[DATA SHOWN — start]

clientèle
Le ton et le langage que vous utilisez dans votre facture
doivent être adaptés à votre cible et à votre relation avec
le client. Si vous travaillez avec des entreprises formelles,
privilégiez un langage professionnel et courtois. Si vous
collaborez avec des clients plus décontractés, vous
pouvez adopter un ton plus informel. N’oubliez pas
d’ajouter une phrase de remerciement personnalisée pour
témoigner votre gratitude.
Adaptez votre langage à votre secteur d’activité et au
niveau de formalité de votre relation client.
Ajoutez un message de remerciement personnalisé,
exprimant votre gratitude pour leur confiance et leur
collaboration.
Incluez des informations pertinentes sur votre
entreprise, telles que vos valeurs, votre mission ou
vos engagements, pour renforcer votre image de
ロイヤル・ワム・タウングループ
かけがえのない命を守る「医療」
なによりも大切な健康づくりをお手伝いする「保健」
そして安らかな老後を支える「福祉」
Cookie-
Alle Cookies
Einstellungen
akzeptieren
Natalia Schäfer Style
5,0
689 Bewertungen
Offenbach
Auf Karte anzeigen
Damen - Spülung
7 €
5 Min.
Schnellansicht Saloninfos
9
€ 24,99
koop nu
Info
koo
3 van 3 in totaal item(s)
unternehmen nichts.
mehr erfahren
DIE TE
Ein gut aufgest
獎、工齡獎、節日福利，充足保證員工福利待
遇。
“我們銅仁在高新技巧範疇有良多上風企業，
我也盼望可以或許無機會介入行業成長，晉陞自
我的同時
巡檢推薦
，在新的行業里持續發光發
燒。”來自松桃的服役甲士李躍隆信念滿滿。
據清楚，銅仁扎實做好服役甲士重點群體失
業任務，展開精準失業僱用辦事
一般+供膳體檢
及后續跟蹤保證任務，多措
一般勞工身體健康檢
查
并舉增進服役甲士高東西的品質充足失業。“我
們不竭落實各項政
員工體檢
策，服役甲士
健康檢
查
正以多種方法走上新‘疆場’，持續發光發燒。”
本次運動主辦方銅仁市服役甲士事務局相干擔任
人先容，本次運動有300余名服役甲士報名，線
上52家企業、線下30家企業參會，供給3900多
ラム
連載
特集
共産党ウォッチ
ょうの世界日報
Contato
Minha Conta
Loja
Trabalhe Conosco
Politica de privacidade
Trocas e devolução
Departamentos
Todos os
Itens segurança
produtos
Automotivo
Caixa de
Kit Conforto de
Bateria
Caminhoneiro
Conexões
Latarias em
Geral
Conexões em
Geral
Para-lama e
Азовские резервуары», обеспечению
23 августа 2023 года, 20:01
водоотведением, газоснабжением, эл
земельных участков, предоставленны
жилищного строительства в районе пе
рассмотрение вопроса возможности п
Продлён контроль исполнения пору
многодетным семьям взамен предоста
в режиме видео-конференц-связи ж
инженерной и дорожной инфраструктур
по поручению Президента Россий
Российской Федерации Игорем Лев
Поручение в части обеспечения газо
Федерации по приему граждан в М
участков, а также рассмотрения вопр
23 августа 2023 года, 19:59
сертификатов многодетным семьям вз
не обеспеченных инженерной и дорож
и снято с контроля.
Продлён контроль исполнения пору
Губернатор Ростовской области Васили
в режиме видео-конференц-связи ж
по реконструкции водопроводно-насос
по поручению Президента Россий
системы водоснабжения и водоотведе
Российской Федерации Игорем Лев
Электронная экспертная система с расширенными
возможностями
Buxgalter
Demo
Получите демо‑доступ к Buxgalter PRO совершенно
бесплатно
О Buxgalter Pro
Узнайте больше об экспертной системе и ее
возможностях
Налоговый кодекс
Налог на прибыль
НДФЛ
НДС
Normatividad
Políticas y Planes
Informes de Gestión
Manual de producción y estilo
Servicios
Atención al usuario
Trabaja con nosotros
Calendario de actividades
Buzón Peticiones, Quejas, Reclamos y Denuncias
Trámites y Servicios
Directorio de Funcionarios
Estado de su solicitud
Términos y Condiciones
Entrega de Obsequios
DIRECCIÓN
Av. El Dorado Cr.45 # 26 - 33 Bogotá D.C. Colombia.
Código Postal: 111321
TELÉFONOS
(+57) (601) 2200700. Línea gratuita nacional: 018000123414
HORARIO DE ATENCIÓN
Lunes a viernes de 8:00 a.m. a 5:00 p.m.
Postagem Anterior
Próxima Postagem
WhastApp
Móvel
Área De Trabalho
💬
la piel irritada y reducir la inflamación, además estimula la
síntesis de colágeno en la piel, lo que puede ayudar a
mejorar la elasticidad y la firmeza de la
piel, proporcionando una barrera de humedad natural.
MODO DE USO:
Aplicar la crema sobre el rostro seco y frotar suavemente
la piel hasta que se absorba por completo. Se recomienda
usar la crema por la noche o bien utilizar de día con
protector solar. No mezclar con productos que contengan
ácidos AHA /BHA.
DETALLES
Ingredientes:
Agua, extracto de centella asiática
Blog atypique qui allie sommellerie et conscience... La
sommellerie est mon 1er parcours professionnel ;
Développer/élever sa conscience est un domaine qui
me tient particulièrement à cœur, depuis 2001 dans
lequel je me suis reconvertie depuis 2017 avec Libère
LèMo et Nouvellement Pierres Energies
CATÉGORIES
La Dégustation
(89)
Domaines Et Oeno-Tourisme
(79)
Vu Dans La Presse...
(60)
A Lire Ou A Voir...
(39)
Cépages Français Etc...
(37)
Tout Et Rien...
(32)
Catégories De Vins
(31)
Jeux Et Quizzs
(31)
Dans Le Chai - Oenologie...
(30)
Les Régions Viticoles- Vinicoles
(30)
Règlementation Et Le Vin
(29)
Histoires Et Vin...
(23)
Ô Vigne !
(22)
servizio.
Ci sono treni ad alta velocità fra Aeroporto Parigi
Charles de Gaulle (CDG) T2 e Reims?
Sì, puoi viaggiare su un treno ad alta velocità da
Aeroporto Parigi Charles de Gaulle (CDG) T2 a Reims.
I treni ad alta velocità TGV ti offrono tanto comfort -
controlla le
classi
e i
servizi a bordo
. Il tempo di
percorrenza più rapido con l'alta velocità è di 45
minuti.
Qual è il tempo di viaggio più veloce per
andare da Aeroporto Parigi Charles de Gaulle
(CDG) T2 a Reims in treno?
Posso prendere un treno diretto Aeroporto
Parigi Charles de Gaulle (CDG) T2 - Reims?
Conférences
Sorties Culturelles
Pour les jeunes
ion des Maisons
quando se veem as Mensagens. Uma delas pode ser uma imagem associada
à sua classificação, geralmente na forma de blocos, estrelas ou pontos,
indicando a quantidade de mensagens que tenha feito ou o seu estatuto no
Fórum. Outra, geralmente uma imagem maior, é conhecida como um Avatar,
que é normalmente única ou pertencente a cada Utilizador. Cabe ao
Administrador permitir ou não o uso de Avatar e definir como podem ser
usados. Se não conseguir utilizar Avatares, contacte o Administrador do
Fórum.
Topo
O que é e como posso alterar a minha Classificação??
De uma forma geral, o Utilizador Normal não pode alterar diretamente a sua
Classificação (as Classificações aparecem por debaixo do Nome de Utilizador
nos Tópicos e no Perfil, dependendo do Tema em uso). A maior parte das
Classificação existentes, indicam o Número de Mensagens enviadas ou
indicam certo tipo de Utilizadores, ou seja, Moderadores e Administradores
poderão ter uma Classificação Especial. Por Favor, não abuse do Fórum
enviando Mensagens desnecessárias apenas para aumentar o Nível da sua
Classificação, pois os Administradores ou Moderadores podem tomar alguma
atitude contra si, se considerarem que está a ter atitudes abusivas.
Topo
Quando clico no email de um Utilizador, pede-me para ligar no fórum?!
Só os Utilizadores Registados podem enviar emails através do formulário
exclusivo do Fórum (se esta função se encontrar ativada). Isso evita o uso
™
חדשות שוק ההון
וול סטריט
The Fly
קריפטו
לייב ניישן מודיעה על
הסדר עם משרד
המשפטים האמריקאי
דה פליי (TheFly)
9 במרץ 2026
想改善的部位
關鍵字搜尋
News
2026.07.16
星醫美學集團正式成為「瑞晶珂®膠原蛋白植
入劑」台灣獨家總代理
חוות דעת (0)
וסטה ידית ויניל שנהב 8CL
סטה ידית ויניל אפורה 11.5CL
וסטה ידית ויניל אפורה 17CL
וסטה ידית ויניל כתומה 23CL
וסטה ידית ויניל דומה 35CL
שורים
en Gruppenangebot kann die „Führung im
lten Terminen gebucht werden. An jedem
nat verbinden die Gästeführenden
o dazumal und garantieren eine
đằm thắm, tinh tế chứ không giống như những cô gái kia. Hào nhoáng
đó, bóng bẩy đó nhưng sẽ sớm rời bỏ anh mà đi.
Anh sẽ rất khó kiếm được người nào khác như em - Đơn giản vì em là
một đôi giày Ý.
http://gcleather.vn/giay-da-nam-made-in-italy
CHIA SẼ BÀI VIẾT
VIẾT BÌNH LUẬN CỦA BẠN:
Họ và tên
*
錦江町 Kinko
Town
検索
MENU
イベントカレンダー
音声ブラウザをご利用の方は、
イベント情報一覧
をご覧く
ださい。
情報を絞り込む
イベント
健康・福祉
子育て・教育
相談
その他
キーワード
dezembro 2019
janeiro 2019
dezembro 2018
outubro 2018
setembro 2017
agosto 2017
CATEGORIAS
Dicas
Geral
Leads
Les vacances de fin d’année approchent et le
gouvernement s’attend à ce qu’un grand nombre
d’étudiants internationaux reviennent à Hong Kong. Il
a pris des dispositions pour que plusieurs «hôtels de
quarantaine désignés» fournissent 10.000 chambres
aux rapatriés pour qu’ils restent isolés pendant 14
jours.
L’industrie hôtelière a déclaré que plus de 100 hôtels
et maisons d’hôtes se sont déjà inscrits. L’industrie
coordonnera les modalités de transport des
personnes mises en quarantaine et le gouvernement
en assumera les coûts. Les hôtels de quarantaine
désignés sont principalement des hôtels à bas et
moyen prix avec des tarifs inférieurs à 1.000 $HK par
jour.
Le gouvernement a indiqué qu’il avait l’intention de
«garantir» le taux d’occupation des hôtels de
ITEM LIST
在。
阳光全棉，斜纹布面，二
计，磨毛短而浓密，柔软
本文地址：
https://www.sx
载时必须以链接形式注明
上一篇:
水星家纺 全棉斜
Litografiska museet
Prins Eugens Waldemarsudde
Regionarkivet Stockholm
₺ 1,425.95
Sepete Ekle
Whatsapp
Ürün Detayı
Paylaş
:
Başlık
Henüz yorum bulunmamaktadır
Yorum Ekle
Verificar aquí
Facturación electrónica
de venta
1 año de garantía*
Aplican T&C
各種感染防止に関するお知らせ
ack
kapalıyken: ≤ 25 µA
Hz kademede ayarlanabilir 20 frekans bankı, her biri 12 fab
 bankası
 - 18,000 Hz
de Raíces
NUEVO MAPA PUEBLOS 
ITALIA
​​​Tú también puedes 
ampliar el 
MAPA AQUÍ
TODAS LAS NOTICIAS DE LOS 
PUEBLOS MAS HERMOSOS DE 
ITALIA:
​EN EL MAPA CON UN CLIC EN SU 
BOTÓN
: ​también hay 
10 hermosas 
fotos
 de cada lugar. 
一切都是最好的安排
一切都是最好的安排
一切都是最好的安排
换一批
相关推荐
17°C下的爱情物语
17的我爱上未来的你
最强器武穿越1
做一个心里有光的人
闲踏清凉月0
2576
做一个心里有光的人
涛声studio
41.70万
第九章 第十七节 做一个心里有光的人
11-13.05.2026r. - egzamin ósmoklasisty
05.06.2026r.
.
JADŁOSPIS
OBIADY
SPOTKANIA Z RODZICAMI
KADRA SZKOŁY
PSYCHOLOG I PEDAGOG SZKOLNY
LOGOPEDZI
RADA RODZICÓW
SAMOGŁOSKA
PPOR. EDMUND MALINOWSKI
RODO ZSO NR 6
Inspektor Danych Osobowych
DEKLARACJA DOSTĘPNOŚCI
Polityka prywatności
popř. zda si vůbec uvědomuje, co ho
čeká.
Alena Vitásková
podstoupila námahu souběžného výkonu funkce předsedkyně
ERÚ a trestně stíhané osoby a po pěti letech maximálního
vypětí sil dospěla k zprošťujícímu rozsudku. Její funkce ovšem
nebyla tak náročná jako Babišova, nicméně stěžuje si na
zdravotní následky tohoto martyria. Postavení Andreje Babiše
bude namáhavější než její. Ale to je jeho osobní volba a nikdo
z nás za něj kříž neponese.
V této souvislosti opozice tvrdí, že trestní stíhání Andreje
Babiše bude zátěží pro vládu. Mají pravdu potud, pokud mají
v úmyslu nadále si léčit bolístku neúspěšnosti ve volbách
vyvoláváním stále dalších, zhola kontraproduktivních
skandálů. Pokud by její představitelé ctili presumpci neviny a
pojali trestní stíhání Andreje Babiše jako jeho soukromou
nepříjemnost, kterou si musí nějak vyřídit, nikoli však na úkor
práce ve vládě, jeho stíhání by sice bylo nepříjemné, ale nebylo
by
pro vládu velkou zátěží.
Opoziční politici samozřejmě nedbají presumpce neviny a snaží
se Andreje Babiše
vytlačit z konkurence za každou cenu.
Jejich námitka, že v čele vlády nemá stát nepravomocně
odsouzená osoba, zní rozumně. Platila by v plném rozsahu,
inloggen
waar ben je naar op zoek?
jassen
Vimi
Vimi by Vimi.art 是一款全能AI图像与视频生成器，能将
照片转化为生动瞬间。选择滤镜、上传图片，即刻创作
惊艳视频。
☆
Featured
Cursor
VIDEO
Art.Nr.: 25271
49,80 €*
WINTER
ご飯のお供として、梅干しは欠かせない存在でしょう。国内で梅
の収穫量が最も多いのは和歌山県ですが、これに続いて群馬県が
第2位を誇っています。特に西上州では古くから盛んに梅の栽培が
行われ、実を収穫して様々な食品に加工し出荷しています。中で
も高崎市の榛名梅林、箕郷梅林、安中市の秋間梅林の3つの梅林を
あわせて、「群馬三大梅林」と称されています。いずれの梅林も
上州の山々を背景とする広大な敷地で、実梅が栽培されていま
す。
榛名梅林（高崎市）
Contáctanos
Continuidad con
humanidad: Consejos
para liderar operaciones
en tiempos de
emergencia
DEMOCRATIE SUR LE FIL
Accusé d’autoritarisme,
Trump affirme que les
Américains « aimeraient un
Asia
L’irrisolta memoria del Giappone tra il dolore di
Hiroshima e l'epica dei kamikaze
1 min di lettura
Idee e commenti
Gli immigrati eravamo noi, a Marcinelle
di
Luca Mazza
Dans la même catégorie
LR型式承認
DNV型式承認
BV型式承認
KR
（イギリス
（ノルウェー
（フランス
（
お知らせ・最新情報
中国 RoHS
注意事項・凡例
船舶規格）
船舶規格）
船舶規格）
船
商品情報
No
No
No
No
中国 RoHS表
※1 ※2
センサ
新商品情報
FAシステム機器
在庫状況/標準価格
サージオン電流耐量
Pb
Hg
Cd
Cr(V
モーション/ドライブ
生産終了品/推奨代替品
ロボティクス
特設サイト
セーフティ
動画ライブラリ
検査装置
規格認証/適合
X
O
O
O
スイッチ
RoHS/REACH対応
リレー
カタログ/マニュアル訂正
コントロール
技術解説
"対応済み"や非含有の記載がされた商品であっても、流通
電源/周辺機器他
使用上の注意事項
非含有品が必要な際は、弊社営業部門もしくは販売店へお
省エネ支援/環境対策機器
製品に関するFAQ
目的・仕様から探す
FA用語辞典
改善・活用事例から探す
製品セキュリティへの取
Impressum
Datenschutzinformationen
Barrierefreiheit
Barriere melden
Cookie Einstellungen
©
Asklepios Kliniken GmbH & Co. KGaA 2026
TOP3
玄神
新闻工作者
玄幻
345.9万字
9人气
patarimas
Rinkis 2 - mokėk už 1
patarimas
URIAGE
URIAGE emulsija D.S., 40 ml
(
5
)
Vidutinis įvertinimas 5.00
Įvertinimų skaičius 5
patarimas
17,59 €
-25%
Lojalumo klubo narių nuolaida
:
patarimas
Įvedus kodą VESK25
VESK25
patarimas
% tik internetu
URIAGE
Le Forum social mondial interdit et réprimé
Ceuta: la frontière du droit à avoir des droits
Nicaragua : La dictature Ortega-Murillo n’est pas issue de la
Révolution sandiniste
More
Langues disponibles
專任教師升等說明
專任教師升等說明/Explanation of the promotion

[DATA SHOWN — finish]

*TASK TO COMPLETE:*
Copy, exactly and only, the lines above that begin with the one containing "Fórum. Outra, geralmente" and finish with the one containing "nos Tópicos e".

*TASK RESULT:*
Fórum. Outra, geralmente uma imagem maior, é conhecida como um Avatar,
que é normalmente única ou pertencente a cada Utilizador. Cabe ao
Administrador permitir ou não o uso de Avatar e definir como podem ser
usados. Se não conseguir utilizar Avatares, contacte o Administrador do
Fórum.
Topo
O que é e como posso alterar a minha Classificação??
De uma forma geral, o Utilizador Normal não pode alterar diretamente a sua
Classificação (as Classificações aparecem por debaixo do Nome de Utilizador
nos Tópicos e no Perfil, dependendo do Tema em uso). A maior parte das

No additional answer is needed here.